Auskunftsrechte von Dritten: Prinzipiell sind ist der Nutzer verpflichtet berechtigten Personen Auskunft über die gespeicherten Daten zu geben. Schülern gegenüber sind die Lehrer sowieso gewohnt, die Noten zu besprechen und dabei auch nicht nur den Notenstand sondern auch zur Begründung in gewisser Weise die Datenbasis zu kommunizieren. Die Auskunftsrechte von Schulleitung und Datenschutzbeaufragten sind auch entsprechend umzusetzen und die Lehrkräfte müssen jederzeit Auskunft über die gespeicherten Daten eines Schülers geben.
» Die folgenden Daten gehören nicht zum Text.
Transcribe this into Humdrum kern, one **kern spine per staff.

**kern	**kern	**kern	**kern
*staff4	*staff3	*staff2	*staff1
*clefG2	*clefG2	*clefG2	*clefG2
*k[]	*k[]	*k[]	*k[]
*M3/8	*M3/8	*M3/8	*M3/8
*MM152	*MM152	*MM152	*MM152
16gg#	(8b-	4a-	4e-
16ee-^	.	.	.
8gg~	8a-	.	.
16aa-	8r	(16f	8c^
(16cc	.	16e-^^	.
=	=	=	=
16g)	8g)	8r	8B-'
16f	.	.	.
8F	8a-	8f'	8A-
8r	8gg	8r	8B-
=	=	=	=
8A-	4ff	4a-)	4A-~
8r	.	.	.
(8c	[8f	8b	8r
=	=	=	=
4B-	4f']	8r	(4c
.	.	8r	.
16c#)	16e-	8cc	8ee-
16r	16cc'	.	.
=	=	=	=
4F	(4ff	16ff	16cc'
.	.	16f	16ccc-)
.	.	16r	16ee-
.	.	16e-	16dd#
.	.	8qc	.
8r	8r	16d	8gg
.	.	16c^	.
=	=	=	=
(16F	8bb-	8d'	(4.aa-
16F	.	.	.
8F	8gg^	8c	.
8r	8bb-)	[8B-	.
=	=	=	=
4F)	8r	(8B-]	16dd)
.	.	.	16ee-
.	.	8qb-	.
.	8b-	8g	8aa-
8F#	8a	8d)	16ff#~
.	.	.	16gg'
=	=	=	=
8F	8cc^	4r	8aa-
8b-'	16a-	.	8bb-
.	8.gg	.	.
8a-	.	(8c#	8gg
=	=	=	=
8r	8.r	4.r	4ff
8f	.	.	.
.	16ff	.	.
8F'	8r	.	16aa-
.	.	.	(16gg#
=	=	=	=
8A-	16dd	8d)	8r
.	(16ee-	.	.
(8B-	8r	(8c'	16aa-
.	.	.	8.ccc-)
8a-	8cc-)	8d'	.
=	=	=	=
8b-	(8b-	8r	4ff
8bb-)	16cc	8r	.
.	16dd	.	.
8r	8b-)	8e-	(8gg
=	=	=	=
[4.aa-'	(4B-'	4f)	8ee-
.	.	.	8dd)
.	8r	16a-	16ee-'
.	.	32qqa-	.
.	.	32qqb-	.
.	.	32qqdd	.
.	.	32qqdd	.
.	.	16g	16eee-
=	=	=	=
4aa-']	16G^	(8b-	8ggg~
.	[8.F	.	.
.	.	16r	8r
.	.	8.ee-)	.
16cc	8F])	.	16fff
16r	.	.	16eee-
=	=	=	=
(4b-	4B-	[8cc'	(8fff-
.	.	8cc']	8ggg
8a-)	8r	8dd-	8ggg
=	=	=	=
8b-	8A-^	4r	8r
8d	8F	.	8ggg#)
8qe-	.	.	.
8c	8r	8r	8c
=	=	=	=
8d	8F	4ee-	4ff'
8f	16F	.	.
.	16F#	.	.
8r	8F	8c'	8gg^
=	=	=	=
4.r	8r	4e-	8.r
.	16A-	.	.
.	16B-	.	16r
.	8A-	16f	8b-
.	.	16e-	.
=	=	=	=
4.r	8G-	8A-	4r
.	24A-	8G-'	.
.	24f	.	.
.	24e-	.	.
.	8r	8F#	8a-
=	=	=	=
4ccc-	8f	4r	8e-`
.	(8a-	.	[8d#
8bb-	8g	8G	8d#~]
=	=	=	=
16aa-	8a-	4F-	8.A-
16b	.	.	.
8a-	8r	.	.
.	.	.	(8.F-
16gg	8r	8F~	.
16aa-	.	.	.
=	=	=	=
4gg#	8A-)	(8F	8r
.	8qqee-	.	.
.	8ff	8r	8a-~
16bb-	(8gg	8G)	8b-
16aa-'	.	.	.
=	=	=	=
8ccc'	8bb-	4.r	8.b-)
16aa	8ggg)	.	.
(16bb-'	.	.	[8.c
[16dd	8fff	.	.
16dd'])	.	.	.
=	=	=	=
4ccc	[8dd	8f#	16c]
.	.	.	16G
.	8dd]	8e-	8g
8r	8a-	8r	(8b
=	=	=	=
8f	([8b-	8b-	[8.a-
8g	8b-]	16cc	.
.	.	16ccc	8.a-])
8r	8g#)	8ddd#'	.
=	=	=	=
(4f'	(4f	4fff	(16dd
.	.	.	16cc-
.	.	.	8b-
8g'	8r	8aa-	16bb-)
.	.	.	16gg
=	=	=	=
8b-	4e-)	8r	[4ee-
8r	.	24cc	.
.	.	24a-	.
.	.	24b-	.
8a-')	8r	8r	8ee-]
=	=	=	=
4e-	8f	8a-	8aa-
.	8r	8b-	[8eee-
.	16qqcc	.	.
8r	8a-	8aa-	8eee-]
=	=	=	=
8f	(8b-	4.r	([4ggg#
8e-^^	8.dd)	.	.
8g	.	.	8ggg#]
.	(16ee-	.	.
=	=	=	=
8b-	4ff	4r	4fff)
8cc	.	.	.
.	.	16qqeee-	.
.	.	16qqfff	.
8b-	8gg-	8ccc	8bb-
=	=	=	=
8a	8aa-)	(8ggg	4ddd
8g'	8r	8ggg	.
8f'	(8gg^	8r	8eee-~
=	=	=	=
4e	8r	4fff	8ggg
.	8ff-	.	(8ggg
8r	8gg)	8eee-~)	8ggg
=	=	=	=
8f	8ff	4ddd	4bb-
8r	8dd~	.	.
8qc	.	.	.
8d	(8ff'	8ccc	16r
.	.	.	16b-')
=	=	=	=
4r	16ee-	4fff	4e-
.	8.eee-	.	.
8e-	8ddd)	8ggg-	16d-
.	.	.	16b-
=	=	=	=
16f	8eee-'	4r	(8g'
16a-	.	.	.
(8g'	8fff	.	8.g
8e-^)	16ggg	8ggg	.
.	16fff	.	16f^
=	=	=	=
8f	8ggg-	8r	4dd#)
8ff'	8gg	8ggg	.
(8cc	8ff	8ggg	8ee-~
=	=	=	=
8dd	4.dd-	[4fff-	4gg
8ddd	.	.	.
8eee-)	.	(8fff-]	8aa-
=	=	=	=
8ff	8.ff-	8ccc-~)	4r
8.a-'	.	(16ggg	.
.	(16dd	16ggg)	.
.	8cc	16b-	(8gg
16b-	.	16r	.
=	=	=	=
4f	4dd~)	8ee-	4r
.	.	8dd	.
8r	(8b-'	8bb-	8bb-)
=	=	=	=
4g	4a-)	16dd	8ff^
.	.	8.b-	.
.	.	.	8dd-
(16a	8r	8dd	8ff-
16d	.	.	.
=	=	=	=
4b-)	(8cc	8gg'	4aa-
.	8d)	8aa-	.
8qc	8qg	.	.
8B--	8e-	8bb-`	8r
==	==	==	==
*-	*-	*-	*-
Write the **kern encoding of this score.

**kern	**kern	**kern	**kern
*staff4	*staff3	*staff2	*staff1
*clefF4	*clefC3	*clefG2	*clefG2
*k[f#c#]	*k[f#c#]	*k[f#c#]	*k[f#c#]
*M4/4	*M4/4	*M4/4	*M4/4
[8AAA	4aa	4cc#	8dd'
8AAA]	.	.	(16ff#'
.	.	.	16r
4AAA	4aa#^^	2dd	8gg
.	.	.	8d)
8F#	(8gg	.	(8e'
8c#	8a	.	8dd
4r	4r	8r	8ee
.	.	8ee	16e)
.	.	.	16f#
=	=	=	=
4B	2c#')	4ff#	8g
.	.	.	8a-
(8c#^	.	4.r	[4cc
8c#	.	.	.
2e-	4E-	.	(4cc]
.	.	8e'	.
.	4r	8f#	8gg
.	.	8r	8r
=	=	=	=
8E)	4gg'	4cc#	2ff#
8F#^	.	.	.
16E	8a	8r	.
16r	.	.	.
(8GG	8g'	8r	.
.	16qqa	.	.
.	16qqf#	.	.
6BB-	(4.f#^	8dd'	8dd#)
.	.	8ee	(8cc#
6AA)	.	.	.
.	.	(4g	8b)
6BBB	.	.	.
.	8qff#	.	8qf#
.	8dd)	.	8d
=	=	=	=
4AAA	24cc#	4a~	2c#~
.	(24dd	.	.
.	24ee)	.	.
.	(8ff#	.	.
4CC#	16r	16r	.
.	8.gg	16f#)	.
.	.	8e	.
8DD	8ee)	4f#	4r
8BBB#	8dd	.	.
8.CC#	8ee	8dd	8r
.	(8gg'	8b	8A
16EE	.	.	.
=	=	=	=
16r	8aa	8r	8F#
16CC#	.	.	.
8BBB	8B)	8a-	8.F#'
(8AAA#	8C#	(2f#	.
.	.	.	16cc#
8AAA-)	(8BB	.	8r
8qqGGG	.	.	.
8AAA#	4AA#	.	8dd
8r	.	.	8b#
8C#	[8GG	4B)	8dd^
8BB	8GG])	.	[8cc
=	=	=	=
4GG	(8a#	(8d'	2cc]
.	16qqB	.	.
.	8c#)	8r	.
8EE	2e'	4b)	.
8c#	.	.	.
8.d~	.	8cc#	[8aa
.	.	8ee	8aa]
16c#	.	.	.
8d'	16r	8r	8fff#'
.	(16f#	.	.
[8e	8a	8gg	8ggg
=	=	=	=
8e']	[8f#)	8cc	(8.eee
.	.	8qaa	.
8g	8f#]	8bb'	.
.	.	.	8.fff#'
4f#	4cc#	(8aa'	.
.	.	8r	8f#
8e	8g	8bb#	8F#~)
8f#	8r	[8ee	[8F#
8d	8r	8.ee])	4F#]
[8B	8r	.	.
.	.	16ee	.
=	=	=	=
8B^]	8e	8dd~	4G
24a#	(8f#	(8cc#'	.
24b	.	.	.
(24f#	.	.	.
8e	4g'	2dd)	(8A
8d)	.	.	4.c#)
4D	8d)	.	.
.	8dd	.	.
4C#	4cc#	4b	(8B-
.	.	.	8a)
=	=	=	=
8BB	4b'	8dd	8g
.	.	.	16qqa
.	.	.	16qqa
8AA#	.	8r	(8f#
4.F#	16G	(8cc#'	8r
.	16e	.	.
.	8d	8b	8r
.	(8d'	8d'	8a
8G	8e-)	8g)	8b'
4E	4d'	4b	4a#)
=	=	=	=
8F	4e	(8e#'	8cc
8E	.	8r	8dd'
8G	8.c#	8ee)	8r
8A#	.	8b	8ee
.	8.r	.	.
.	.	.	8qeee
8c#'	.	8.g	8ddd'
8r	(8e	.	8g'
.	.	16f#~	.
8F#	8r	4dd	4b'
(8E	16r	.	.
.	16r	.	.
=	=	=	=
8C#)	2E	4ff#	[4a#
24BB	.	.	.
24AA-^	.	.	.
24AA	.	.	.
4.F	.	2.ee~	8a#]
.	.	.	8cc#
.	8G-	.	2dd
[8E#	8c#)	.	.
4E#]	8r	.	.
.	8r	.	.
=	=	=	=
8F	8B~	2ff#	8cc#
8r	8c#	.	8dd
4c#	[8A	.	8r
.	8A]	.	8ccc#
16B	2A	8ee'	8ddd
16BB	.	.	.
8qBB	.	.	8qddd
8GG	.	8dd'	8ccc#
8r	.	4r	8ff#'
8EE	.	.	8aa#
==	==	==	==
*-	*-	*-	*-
Hierzu können eventuell auch Screenshoots angefertigt werden. Allerdings wird keine Lehrkraft der Schulleitung oder einem Datenschutzbeauftragten direkten Zugriff oder Einblick auf ein privates Endgerät geben.

Ist die MitarbeitsAPP also DSGVO konform?

Ja, man kann mit der App DSGVO konform arbeiten.

Die Betriebssysteme und Backup – Speicherdienste von Google und Apple sind sicherlich DSGVO konform. Falls sie Datensicherheit dieser Dienste nicht gegeben wäre, würden diese Firmen sicherlich verklagt. Deshalb können Sie darauf aufbauend DSGVO entsprechend arbeiten. Allerdings damit der gesamte Prozess DSGVO konform ist, müssen Sie ihre Arbeitsweise auch entsprechend gestalten. Sie müssen sich bewusst sein, dass Sie private und sensible Daten erheben und sich entsprechend verhalten. Deshalb dürfen Sie nur objektive und sachliche Unterrichtsbeobachtungen, die für die Mitarbeitsnote relevant sind, eingeben. Es müssen nicht alle persönlichen Dinge in einer Lehrerapp festgehalten werden. Dies gilt auch für Schülerbilder, für die meist gesonderte Erlaubnisse eingeholt werden müssen. Zudem müssen Sie die Daten, wenn kein dienstliche Begründung mehr besteht, auch regelmäßig löschen.

Kann die MitarbeitsAPP an allen staatlichen Schulen in Deutschland eingesetzt werden? Die Nutzung der App muss meist der Schulleitung angezeigt oder bei der Schulleitung beantragt werden. Dazu gibt es in jedem Bundesland unterschiedliche Erlasse und Verordnungen.

2 Kommentare zu „Ist die MitarbeitsAPP DSGVO konform?“

  1. Es wäre trotzdem sehr hilfreich, wenn sich die Applikation vom iPad mit dem iPhone synchronisieren würde.
    Es ist die gleiche cloud und die gleichen Zugriffsvoraussetzungen (Fingerprint beziehungsweise Gesichtserkennung)

    1. StefanHeizmann

      Danke für den Kommentar. Ich weiß im Moment nicht, ob ich das umsetzen soll. Es gäbe dann die Daten schon auf mehreren Geräten. Letztendlich macht es die App damit mehr angreifbar. So sehr ich den Wunsch verstehe: Im Moment möchte ich in diesem Punkt abwarten und weiter überlegen.